7. For the many parameters that are fixed (Table 2), just adding a citation to a paper is not really a very good explanation for why you chose this value and a reader has no way of assessing the validity of this unless they go and read all these papers. It is important to many readers whether this parameter was actually measured mechanistically or just coming from another modeling group’s model fits. Would it be possible to include a paragraph in the methods or SI explaining all these sources?

8. In the main text you jump write from talking about a deterministic model to referring to a stochastic one without even a sentence or two describing the relationship between the two.

9. Figure 4: It doesn’t really make sense to report that a placebo has efficacy. If 40 functional exposures per year are observed (3% annual incidence) than you must make sure this comes out of your model. If some % of patients experience natural clearance, then the observed 40 exposures comes from True exposure rate * (1-% cleared). So, perhaps there are actually 45 exposures per year

10. Figure 5A: Why is there so much noise in these points? How big is each trial that was simulated? How long was the trial? This info should be in the caption.

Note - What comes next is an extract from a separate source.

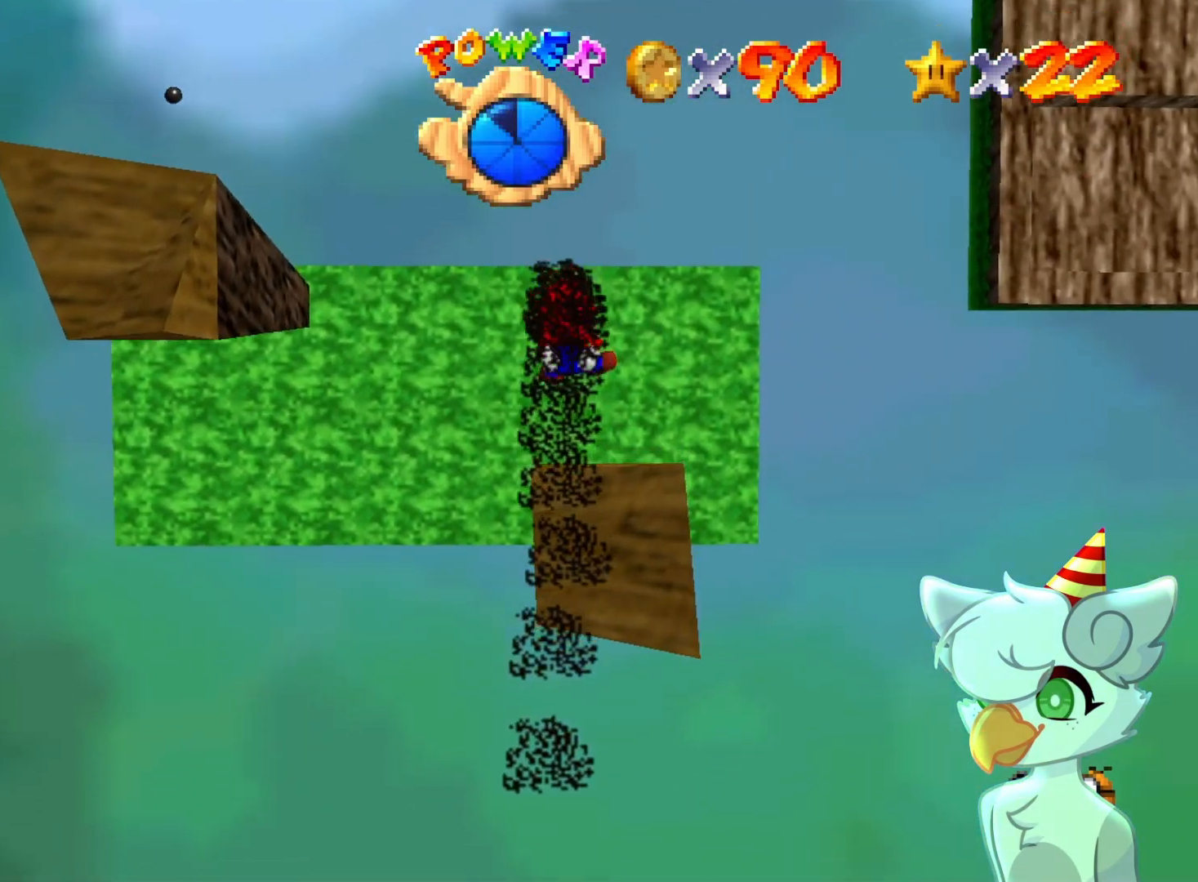
{"buttons": [], "left_stick": "up", "events": [[33, "left_stick", "up-right"], [167, "left_stick", "center"], [300, "left_stick", "up"]]}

11. Figure 6D: I think the c4 figure is wrong. Doesn’t match up with Figure 5A. As potency reduction factor goes up, strains with lower breakthrough IC50 should be able to get through. And as fraction resistant goes down, same thing. But this is opposite of Figure 6. Same with c5, standard deviation in IC50

12. SI: Some equation references are not working. Figure S2 panel labels wrong (don’t agree with caption)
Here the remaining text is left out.